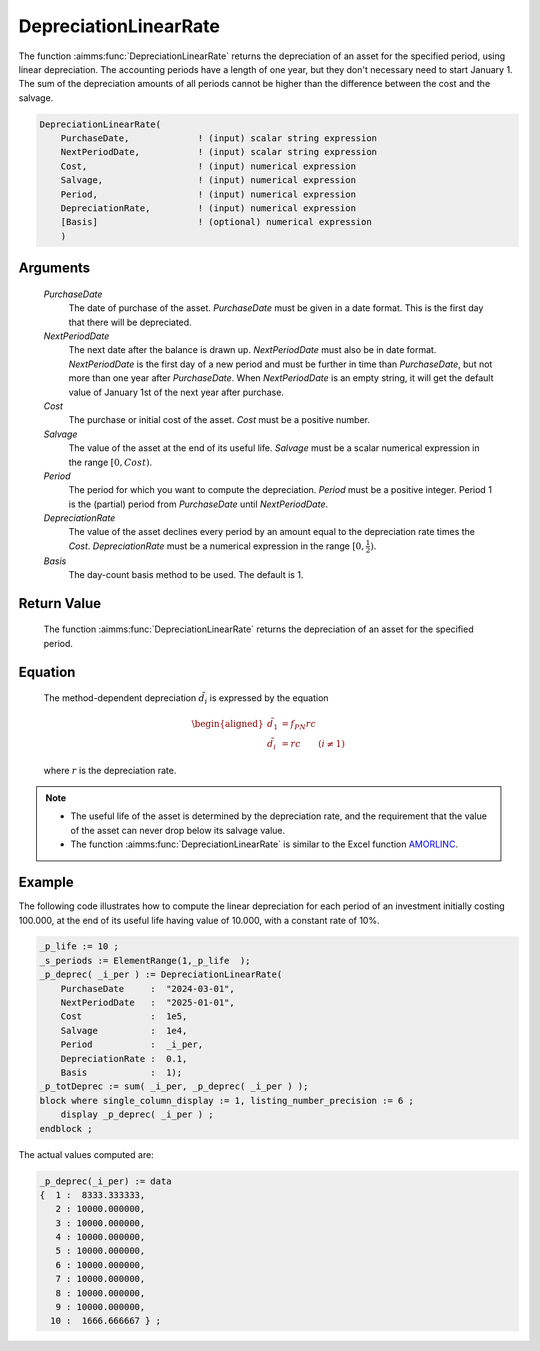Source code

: .. aimms:function:: DepreciationLinearRate(PurchaseDate, NextPeriodDate, Cost, Salvage, Period, DepreciationRate, Basis)

.. _DepreciationLinearRate:

DepreciationLinearRate
======================

The function :aimms:func:`DepreciationLinearRate` returns the depreciation of an
asset for the specified period, using linear depreciation. The
accounting periods have a length of one year, but they don't necessary
need to start January 1. The sum of the depreciation amounts of all
periods cannot be higher than the difference between the cost and the
salvage.

.. code-block:: aimms

    DepreciationLinearRate(
        PurchaseDate,             ! (input) scalar string expression
        NextPeriodDate,           ! (input) scalar string expression
        Cost,                     ! (input) numerical expression
        Salvage,                  ! (input) numerical expression
        Period,                   ! (input) numerical expression
        DepreciationRate,         ! (input) numerical expression
        [Basis]                   ! (optional) numerical expression
        )

Arguments
---------

    *PurchaseDate*
        The date of purchase of the asset. *PurchaseDate* must be given in a
        date format. This is the first day that there will be depreciated.

    *NextPeriodDate*
        The next date after the balance is drawn up. *NextPeriodDate* must also
        be in date format. *NextPeriodDate* is the first day of a new period and
        must be further in time than *PurchaseDate*, but not more than one year
        after *PurchaseDate*. When *NextPeriodDate* is an empty string, it will
        get the default value of January 1st of the next year after purchase.

    *Cost*
        The purchase or initial cost of the asset. *Cost* must be a positive
        number.

    *Salvage*
        The value of the asset at the end of its useful life. *Salvage* must be
        a scalar numerical expression in the range :math:`[0, Cost)`.

    *Period*
        The period for which you want to compute the depreciation. *Period* must
        be a positive integer. Period 1 is the (partial) period from
        *PurchaseDate* until *NextPeriodDate*.

    *DepreciationRate*
        The value of the asset declines every period by an amount equal to the
        depreciation rate times the *Cost*. *DepreciationRate* must be a
        numerical expression in the range :math:`[0, \frac{1}{2})`.

    *Basis*
        The day-count basis method to be used. The default is 1.

Return Value
------------

    The function :aimms:func:`DepreciationLinearRate` returns the depreciation of an
    asset for the specified period.

Equation
--------

    The method-dependent depreciation :math:`\tilde{d_i}` is expressed by
    the equation

    .. math::

       \begin{aligned}
        \tilde{d_1} &=f_{PN}rc\\ \tilde{d_i} &=rc \qquad (i \neq 1) \end{aligned}

    \ where :math:`r` is the depreciation rate.

.. note::

    -  The useful life of the asset is determined by the depreciation rate,
       and the requirement that the value of the asset can never drop below
       its salvage value.

    -  The function :aimms:func:`DepreciationLinearRate` is similar to the Excel
       function `AMORLINC <https://support.microsoft.com/en-us/office/amorlinc-function-7d417b45-f7f5-4dba-a0a5-3451a81079a8>`_.


Example
-------

The following code illustrates how to compute the linear depreciation for each period of an investment 
initially costing 100.000, at the end of its useful life having value of 10.000,
with a constant rate of 10%.

.. code-block:: aimms

    _p_life := 10 ;
    _s_periods := ElementRange(1,_p_life  );
    _p_deprec( _i_per ) := DepreciationLinearRate(
        PurchaseDate     :  "2024-03-01", 
        NextPeriodDate   :  "2025-01-01", 
        Cost             :  1e5, 
        Salvage          :  1e4, 
        Period           :  _i_per, 
        DepreciationRate :  0.1,
        Basis            :  1);
    _p_totDeprec := sum( _i_per, _p_deprec( _i_per ) );
    block where single_column_display := 1, listing_number_precision := 6 ;
        display _p_deprec( _i_per ) ;
    endblock ;

The actual values computed are:

.. code-block:: aimms

    _p_deprec(_i_per) := data 
    {  1 :  8333.333333,
       2 : 10000.000000,
       3 : 10000.000000,
       4 : 10000.000000,
       5 : 10000.000000,
       6 : 10000.000000,
       7 : 10000.000000,
       8 : 10000.000000,
       9 : 10000.000000,
      10 :  1666.666667 } ;



.. seealso::

    *   Day count basis :ref:`methods<ff.dcb>`. 
    
    *   General equations for computing :ref:`depreciations<FF.depreq>`.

→ **Exercise instructions**:
The copy you produce must repeat all the entries exactly and contain no pictures.

→ **Answer for this exercise**:
Source code

: .. aimms:function:: DepreciationLinearRate(PurchaseDate, NextPeriodDate, Cost, Salvage, Period, DepreciationRate, Basis)

.. _DepreciationLinearRate:

DepreciationLinearRate
======================

The function :aimms:func:`DepreciationLinearRate` returns the depreciation of an
asset for the specified period, using linear depreciation. The
accounting periods have a length of one year, but they don't necessary
need to start January 1. The sum of the depreciation amounts of all
periods cannot be higher than the difference between the cost and the
salvage.

.. code-block:: aimms

    DepreciationLinearRate(
        PurchaseDate,             ! (input) scalar string expression
        NextPeriodDate,           ! (input) scalar string expression
        Cost,                     ! (input) numerical expression
        Salvage,                  ! (input) numerical expression
        Period,                   ! (input) numerical expression
        DepreciationRate,         ! (input) numerical expression
        [Basis]                   ! (optional) numerical expression
        )

Arguments
---------

    *PurchaseDate*
        The date of purchase of the asset. *PurchaseDate* must be given in a
        date format. This is the first day that there will be depreciated.

    *NextPeriodDate*
        The next date after the balance is drawn up. *NextPeriodDate* must also
        be in date format. *NextPeriodDate* is the first day of a new period and
        must be further in time than *PurchaseDate*, but not more than one year
        after *PurchaseDate*. When *NextPeriodDate* is an empty string, it will
        get the default value of January 1st of the next year after purchase.

    *Cost*
        The purchase or initial cost of the asset. *Cost* must be a positive
        number.

    *Salvage*
        The value of the asset at the end of its useful life. *Salvage* must be
        a scalar numerical expression in the range :math:`[0, Cost)`.

    *Period*
        The period for which you want to compute the depreciation. *Period* must
        be a positive integer. Period 1 is the (partial) period from
        *PurchaseDate* until *NextPeriodDate*.

    *DepreciationRate*
        The value of the asset declines every period by an amount equal to the
        depreciation rate times the *Cost*. *DepreciationRate* must be a
        numerical expression in the range :math:`[0, \frac{1}{2})`.

    *Basis*
        The day-count basis method to be used. The default is 1.

Return Value
------------

    The function :aimms:func:`DepreciationLinearRate` returns the depreciation of an
    asset for the specified period.

Equation
--------

    The method-dependent depreciation :math:`\tilde{d_i}` is expressed by
    the equation

    .. math::

       \begin{aligned}
        \tilde{d_1} &=f_{PN}rc\\ \tilde{d_i} &=rc \qquad (i \neq 1) \end{aligned}

    \ where :math:`r` is the depreciation rate.

.. note::

    -  The useful life of the asset is determined by the depreciation rate,
       and the requirement that the value of the asset can never drop below
       its salvage value.

    -  The function :aimms:func:`DepreciationLinearRate` is similar to the Excel
       function `AMORLINC <https://support.microsoft.com/en-us/office/amorlinc-function-7d417b45-f7f5-4dba-a0a5-3451a81079a8>`_.


Example
-------

The following code illustrates how to compute the linear depreciation for each period of an investment 
initially costing 100.000, at the end of its useful life having value of 10.000,
with a constant rate of 10%.

.. code-block:: aimms

    _p_life := 10 ;
    _s_periods := ElementRange(1,_p_life  );
    _p_deprec( _i_per ) := DepreciationLinearRate(
        PurchaseDate     :  "2024-03-01", 
        NextPeriodDate   :  "2025-01-01", 
        Cost             :  1e5, 
        Salvage          :  1e4, 
        Period           :  _i_per, 
        DepreciationRate :  0.1,
        Basis            :  1);
    _p_totDeprec := sum( _i_per, _p_deprec( _i_per ) );
    block where single_column_display := 1, listing_number_precision := 6 ;
        display _p_deprec( _i_per ) ;
    endblock ;

The actual values computed are:

.. code-block:: aimms

    _p_deprec(_i_per) := data 
    {  1 :  8333.333333,
       2 : 10000.000000,
       3 : 10000.000000,
       4 : 10000.000000,
       5 : 10000.000000,
       6 : 10000.000000,
       7 : 10000.000000,
       8 : 10000.000000,
       9 : 10000.000000,
      10 :  1666.666667 } ;



.. seealso::

    *   Day count basis :ref:`methods<ff.dcb>`. 
    
    *   General equations for computing :ref:`depreciations<FF.depreq>`.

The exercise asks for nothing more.